Second, when students take risks I need to give them options if they push themselves too far. I pushed myself too far in this example. But I knew how to get out of it (back out the way I had come in) and doing so had zero consequences. I didn’t fail at the museum or get kicked out. I simply made decisions from there on out that didn’t put me back in the same position. Yes, this limited my experience at the museum but I don’t regret it. I wasn’t ready for all the experiences the museum had to offer. However, I learned a lot just from wandering around within the spaces I was comfortable. Being in the museum was so new that it was overwhelming. I didn’t need to take it all on at once. What I needed was multiple trips. Over time I would likely start pushing my boundaries a bit.

If students take risks, and go farther than they are ready, then I need to consider what that means in the context of class. I want students to take risks, and I like the idea of them deciding how much of a map they want to be provided with. However, I learned it’s easy to get excited about push yourself too far. When that happens, there needs to be a way out that comes without consequences.

If the idea is to learn, but to also push yourself, then I have to recognize that sometimes this will fail. Just like I recognized that I didn’t want to continue on in a particular part of the cave system so too might students realize they have taken on too much or selected a task that ended up being more than they were ready to take on. This isn’t failure, and we shouldn’t treat it as such. This is recognizing one’s one limitations at the moment and adjusting accordingly.

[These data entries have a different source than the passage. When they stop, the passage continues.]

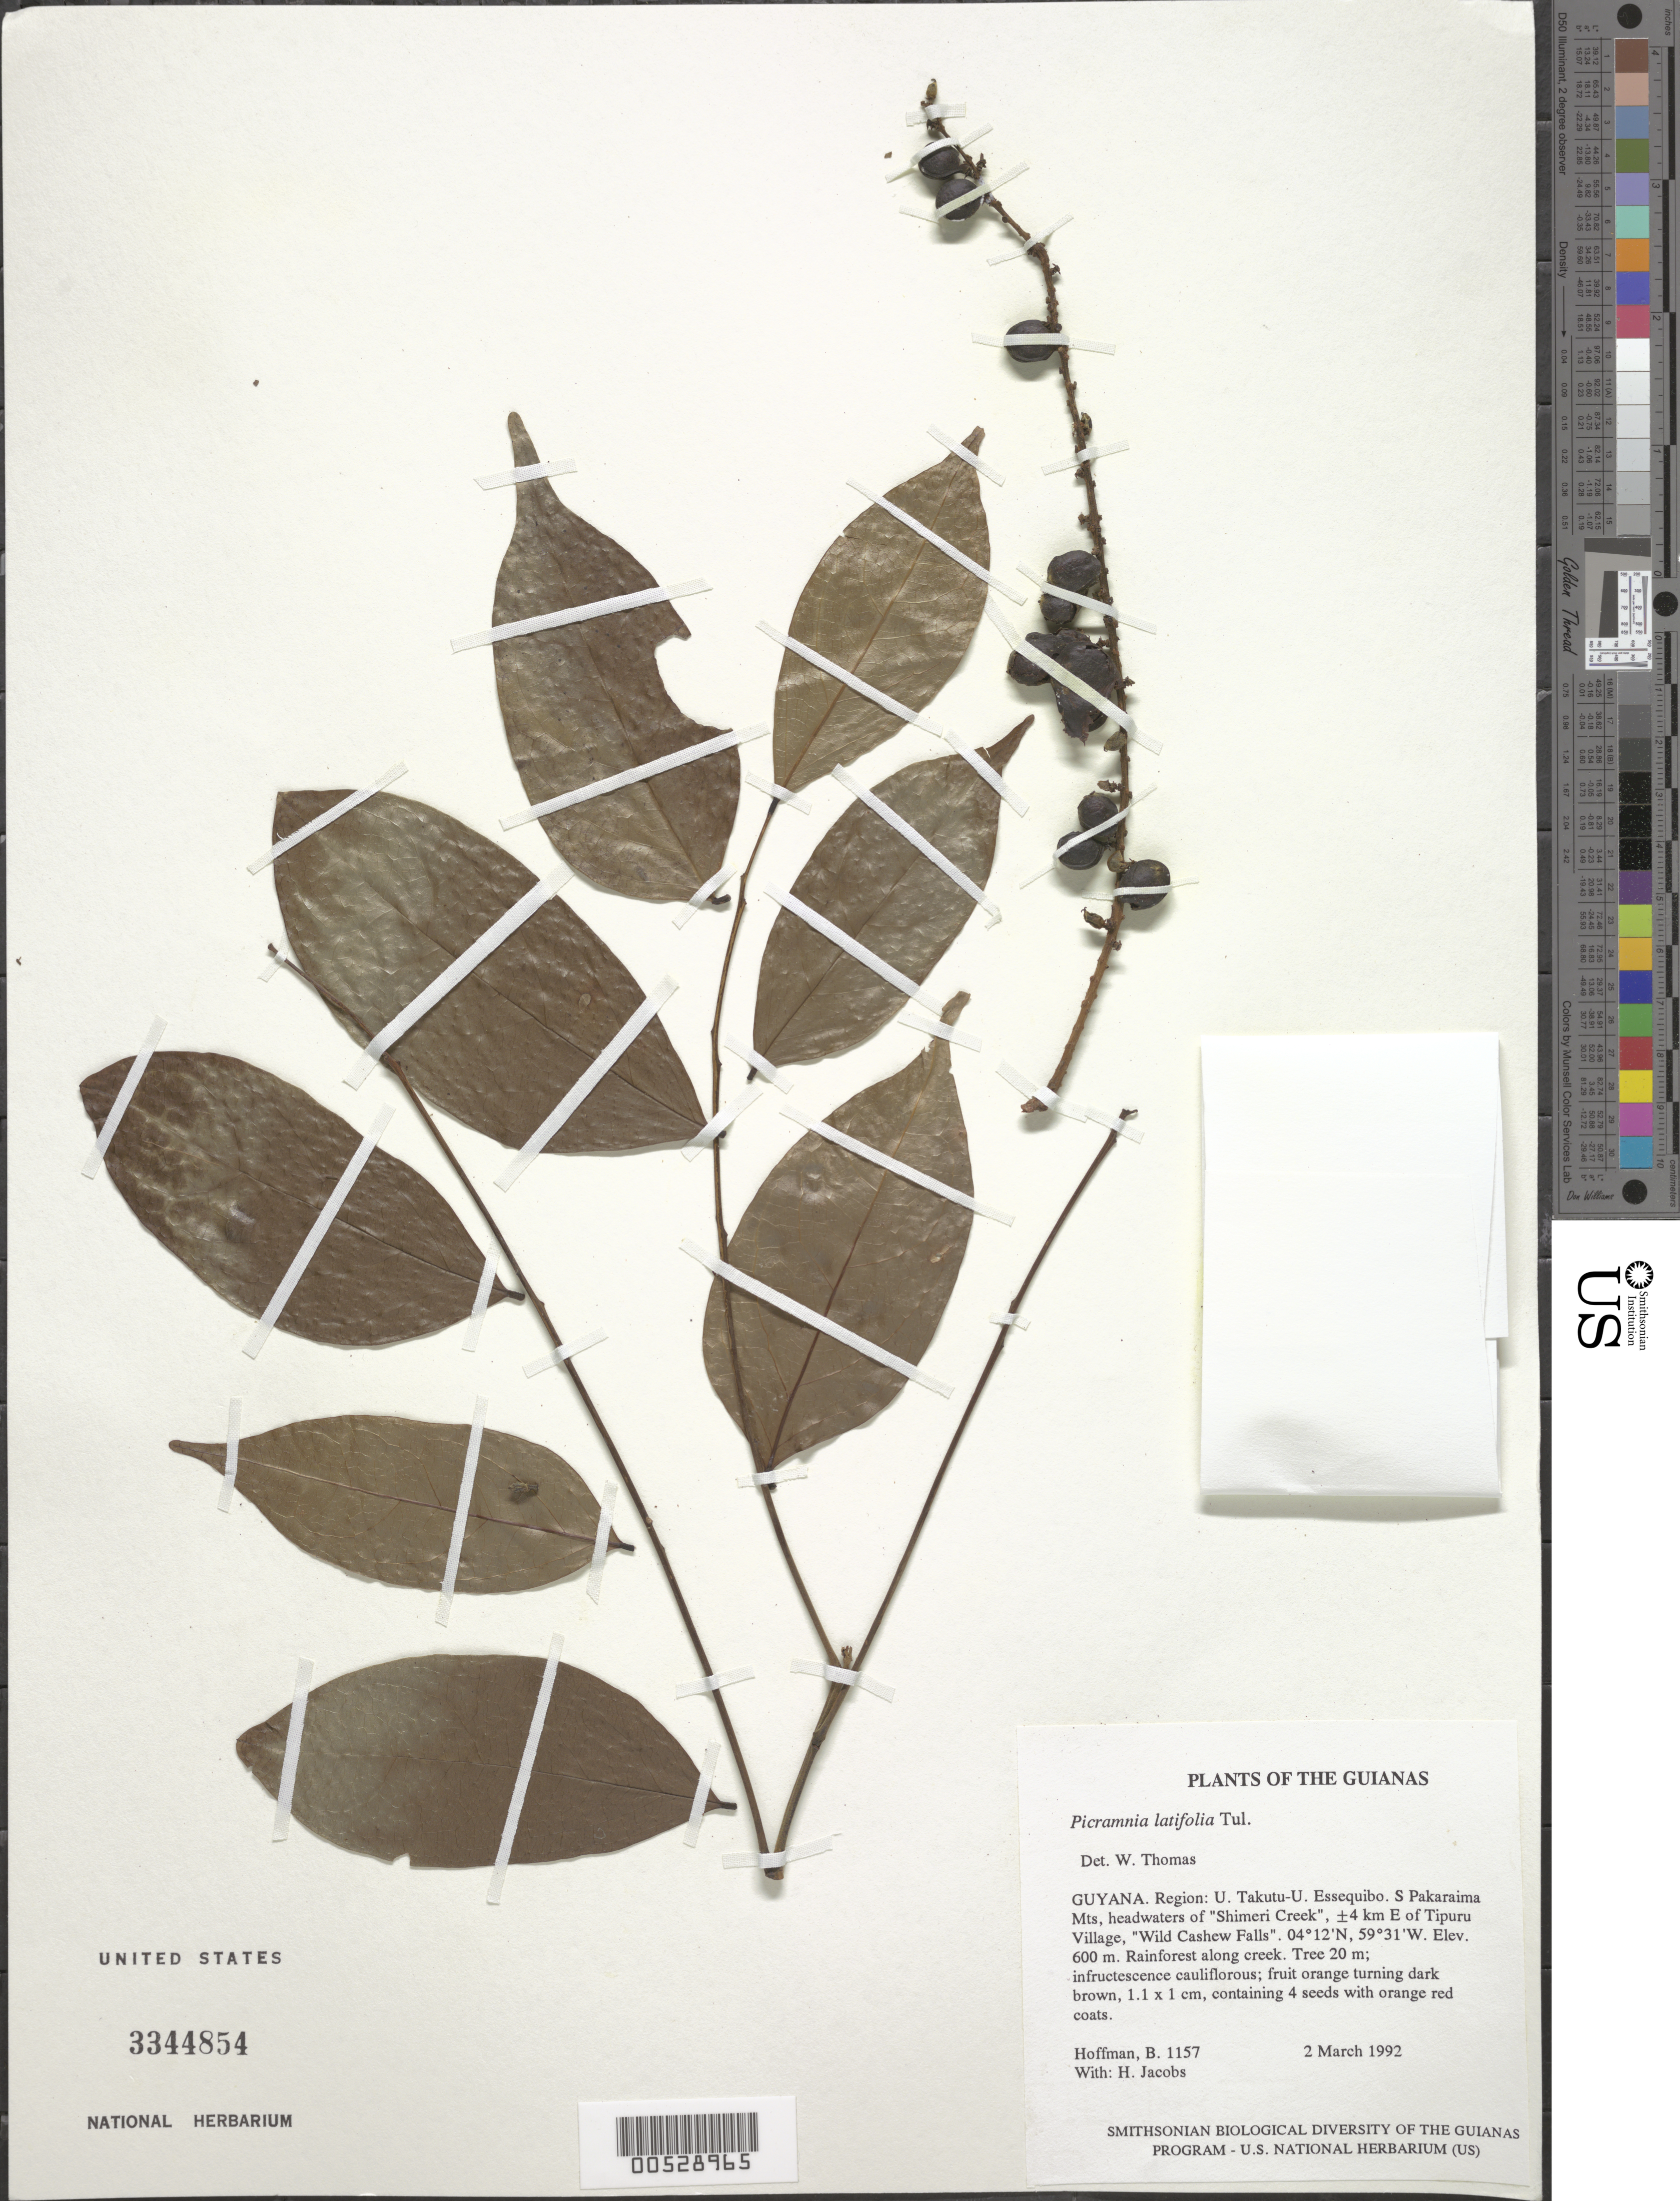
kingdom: Plantae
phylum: Tracheophyta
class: Magnoliopsida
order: Picramniales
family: Picramniaceae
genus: Picramnia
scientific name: Picramnia latifolia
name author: Tul.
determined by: Thomas, W. W., (NY), New York Botanical Garden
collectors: B. Hoffman & H. Jacobs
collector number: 1157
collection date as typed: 2 March 1992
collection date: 1992-03-02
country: Guyana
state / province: U. Takutu-U. Essequibo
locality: S Pakaraima Mts, headwaters of "Shimeri Creek", ±4 km E of Tipuru Village, "Wild Cashew Falls"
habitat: Rainforest along creek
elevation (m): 600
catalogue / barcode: US 3344854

Yes, I could have kept on in the cave system despite the overwhelming fear and panic I felt within the tight space I had wandered into. But what would it have accomplished? Probably nothing but relief when I got myself out — which is exactly what I felt when I backed myself out. What would have been the point of dragging it out? Yes, I would have learned that I was capable of doing it and surviving, but I would have just endured it. I don’t think I would have learned much else.

I don’t want students to endure class. I want them to learn and grow. And giving them that experience might require backing up and re-configuring the path. I need to remember to make space for that.